Here is what’s in Marlisa’s book:
• Over 100 Delicious Gluten-Free Recipes
• Allergy Information for Top Allergens on Every Recipe
• Vegetarian and Vegan Highlighted
• FODMAPs Recipes Highlighted
• Kid Friendly Snacks
• Comfort Food Classics
• Quick Weeknight Dinners
• Color Photos
• Holiday Recipes, Appetizers, Luscious Desserts, and more
For more information, go to Marlisa’s blog. I know you are anxious to try one of Marlisa’s delicious recipes so here it is:
Shrimp Risotto
Reprinted with permission from The Gluten-Free, Hassle-Free Cookbook, 2nd edition
By Marlisa Brown MS, RD, CDE, CDN
A classic Italian rice dish.
2 Tablespoons olive oil
1 pound large shrimp, peeled and deveined
¼ teaspoon sea salt
½ teaspoon black pepper
½ cup chopped onion
1 teaspoon minced garlic
1 cup uncooked Arborio rice
½ cup dry white wine (optional)
3 cups (24oz) gluten-free low sodium chicken broth
1 cup green peas
¼ cup grated Parmesan cheese
2 Tablespoons chopped fresh parsley
1 Tablespoon chopped fresh basil
1 teaspoon grated lemon zest
[1] Heat 1 tablespoon oil in a large saucepan over medium heat. Add the shrimp and sprinkle with salt and pepper. Cook until the shrimp are just opaque in the center, about 3 minutes. Transfer the shrimp to a bowl to cool.

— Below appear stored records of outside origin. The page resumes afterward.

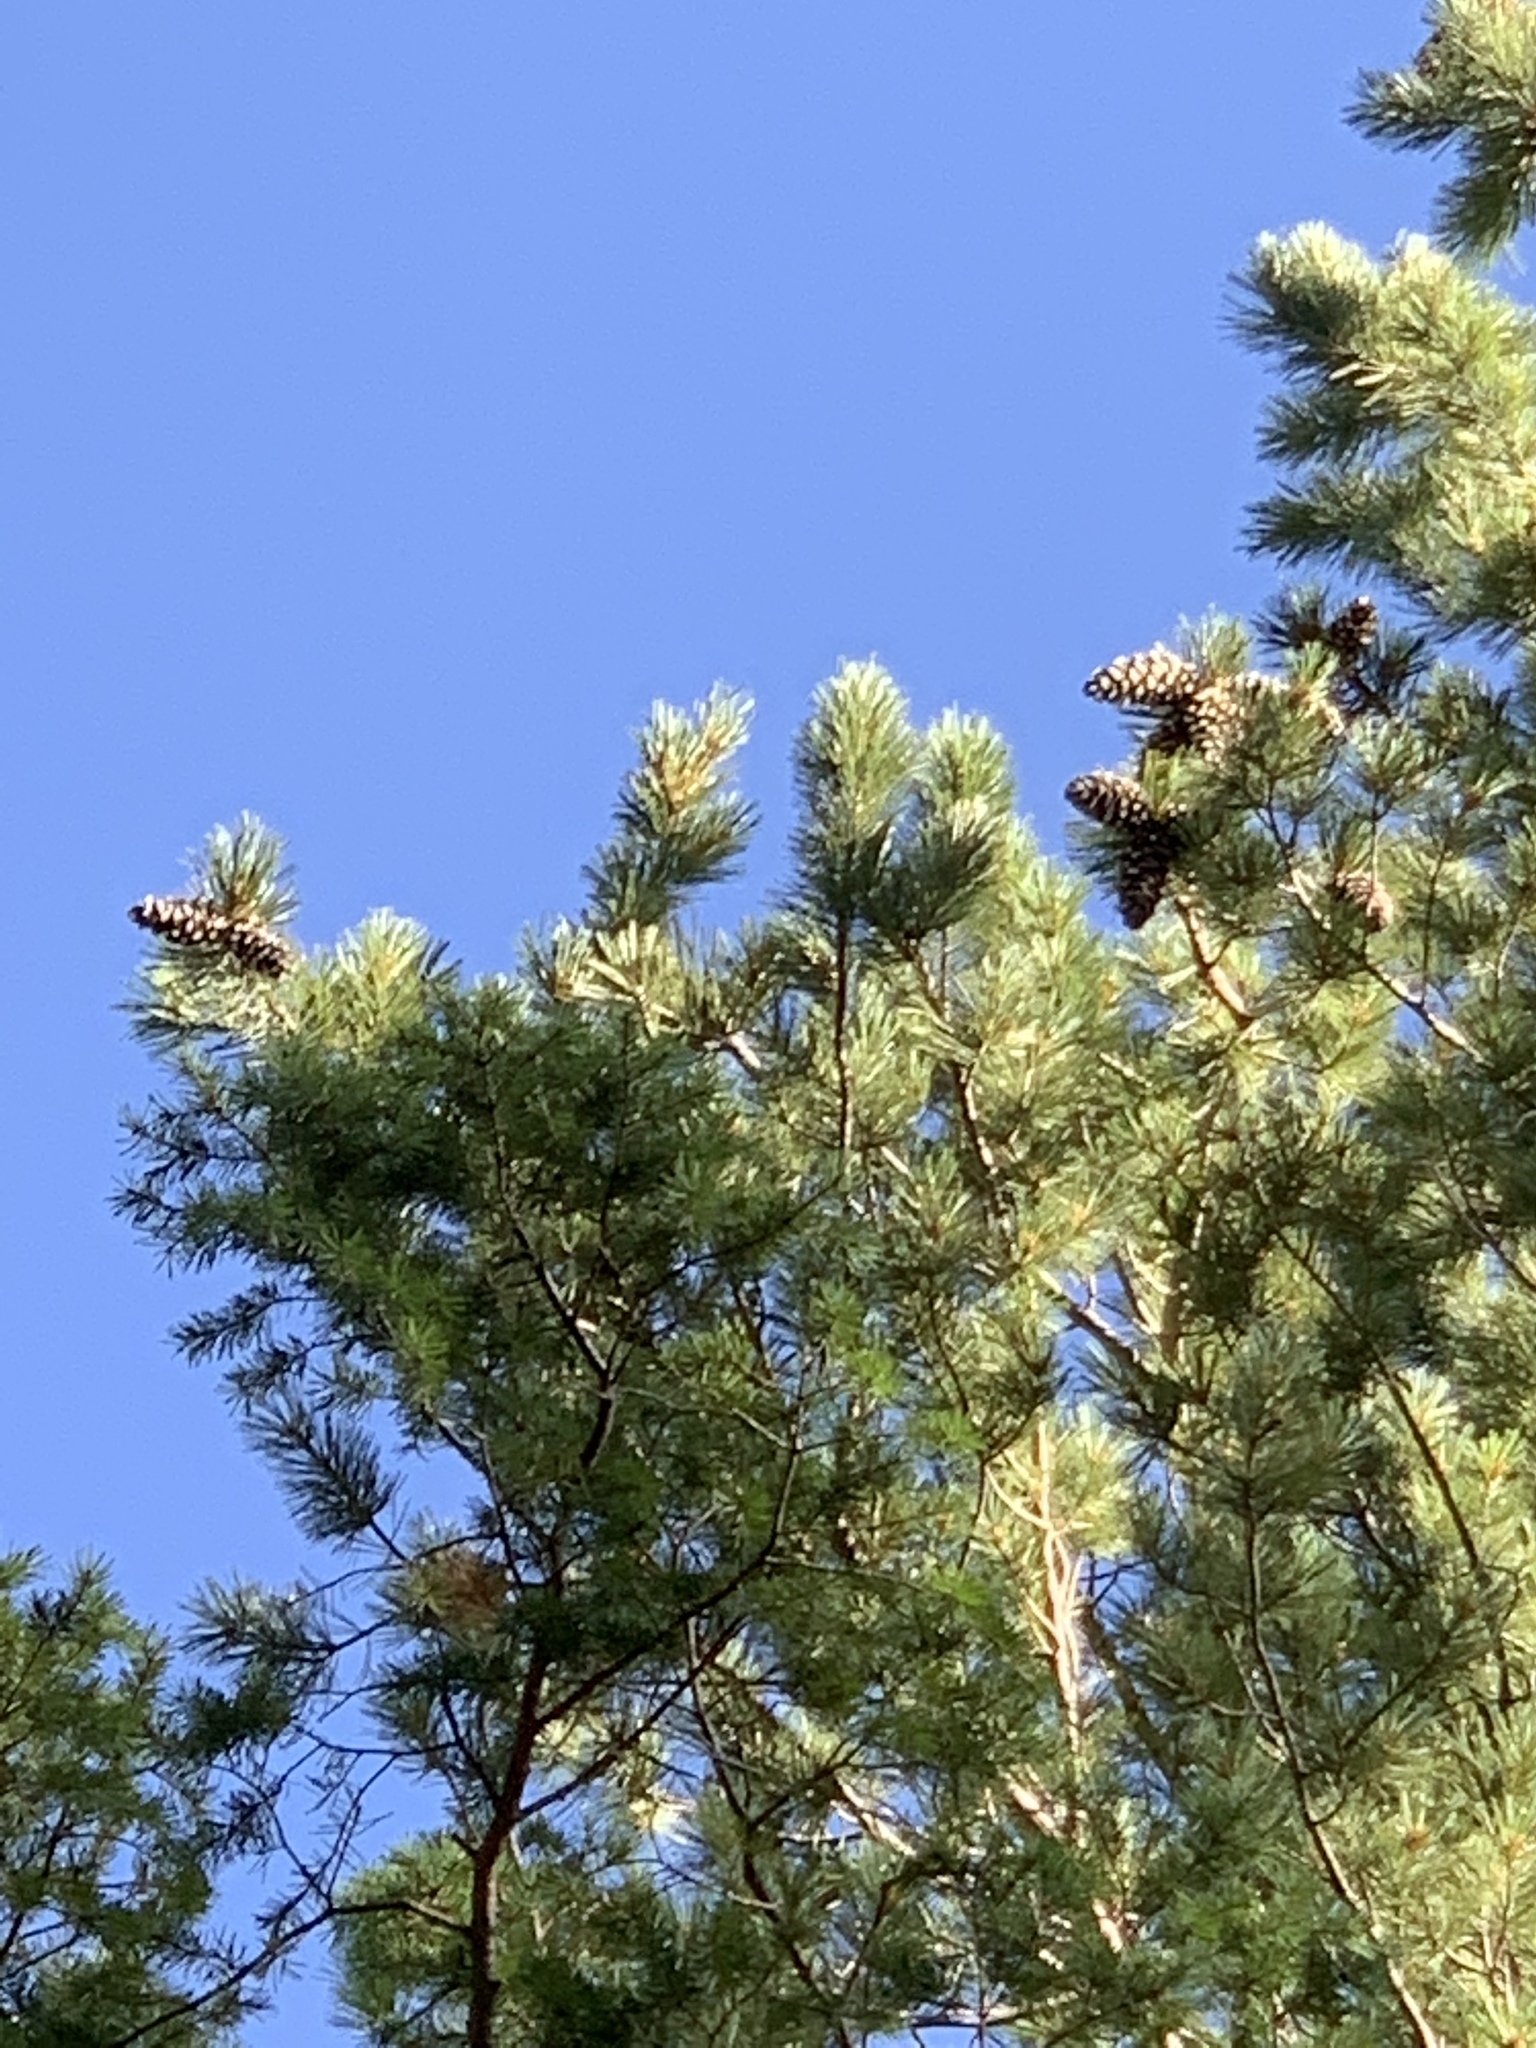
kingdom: Plantae
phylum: Tracheophyta
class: Pinopsida
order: Pinales
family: Pinaceae
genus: Pinus
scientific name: Pinus strobiformis
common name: Southwestern white pine
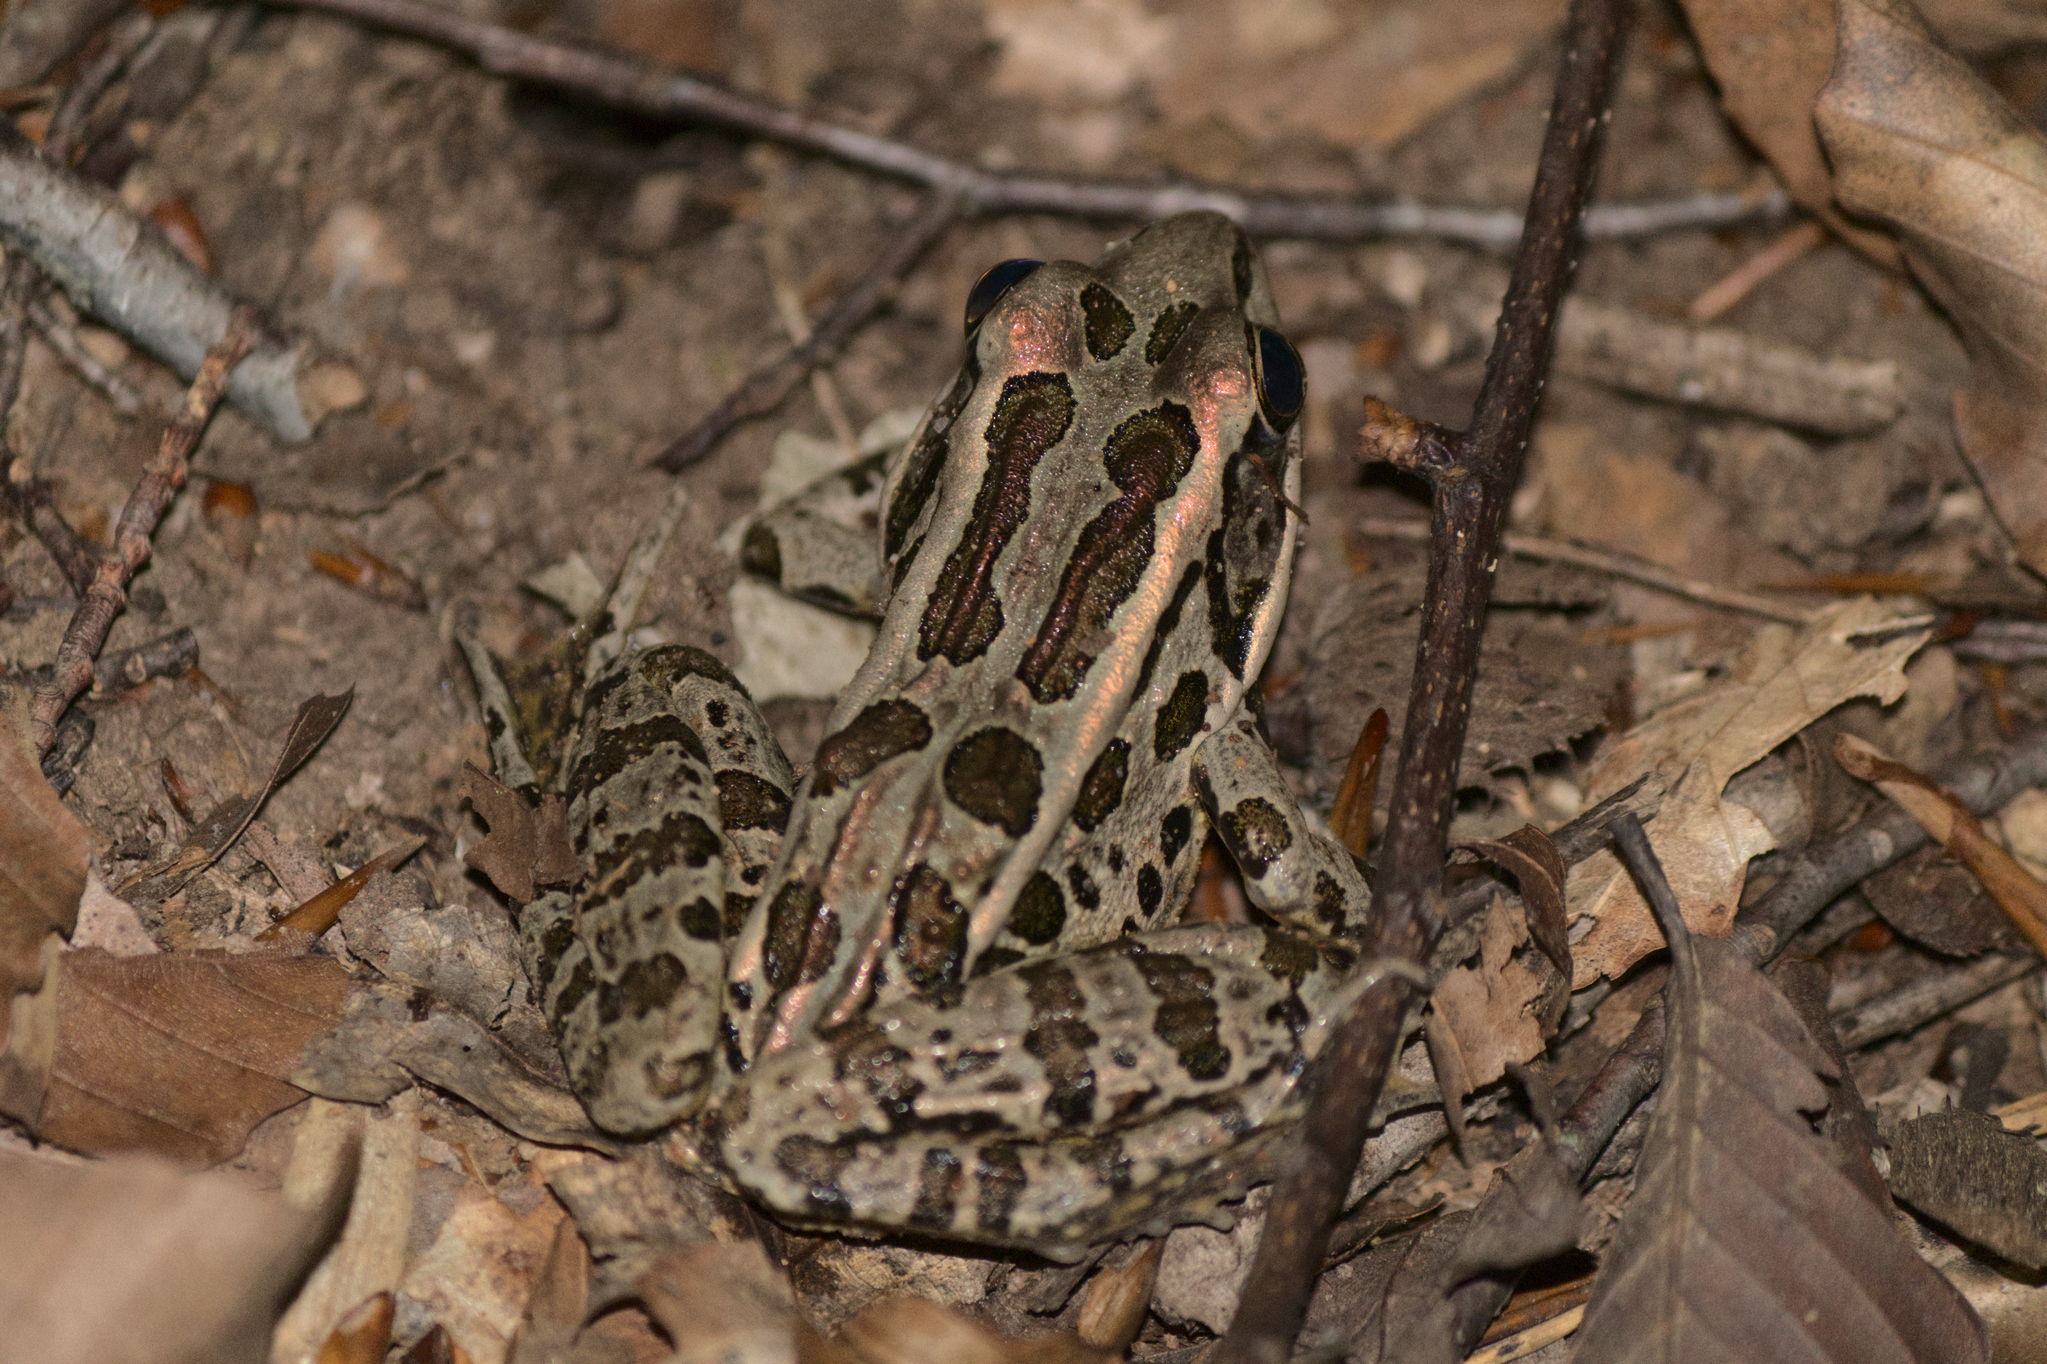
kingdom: Animalia
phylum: Chordata
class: Amphibia
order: Anura
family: Ranidae
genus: Lithobates
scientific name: Lithobates palustris
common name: Pickerel frog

[2] Return the pan to the heat. Add 1 tablespoon olive oil. Add onion and garlic and sauté for about 3 minutes.
[3] Add the rice and stir until coated about 1 minute. Add the wine and cook until the wine is absorbed.
[4] Add a ½ cup of the broth to the rice stirring constantly until liquid is absorbed. When the rice is almost dry, add another ½ cup broth and repeat the process. Continue adding broth until the rice is tender and all the liquid is absorbed.
[5] Stir in the peas, Parmesan cheese, parsley, basil and lemon zest and reserved shrimp. Serve immediately. Serves 6
Nutritional information: 238 calories, 15.3 grams protein, 29.1 grams carbohydrates, 6.6 grams fat, 69.6 milligrams cholesterol, 656.9 milligrams sodium, 1.8 grams fiber, 77 milligrams calcium, <1 milligram iron
FODMAPs: To make FODMAP-friendly, omit onion and replace with chopped green onions.
Omit the garlic and use garlic infused oil.
Allergy Tip: Gluten-Free, Egg-Free, Soy-Free, Nut-Free, Peanut-Free, Fish-Free. Double check the chicken broth for soy. To make milk free, use a milk free cheese substitute for the Parmesan cheese.
Tip: Risotto turns glutinous when held too long so you should serve it right away.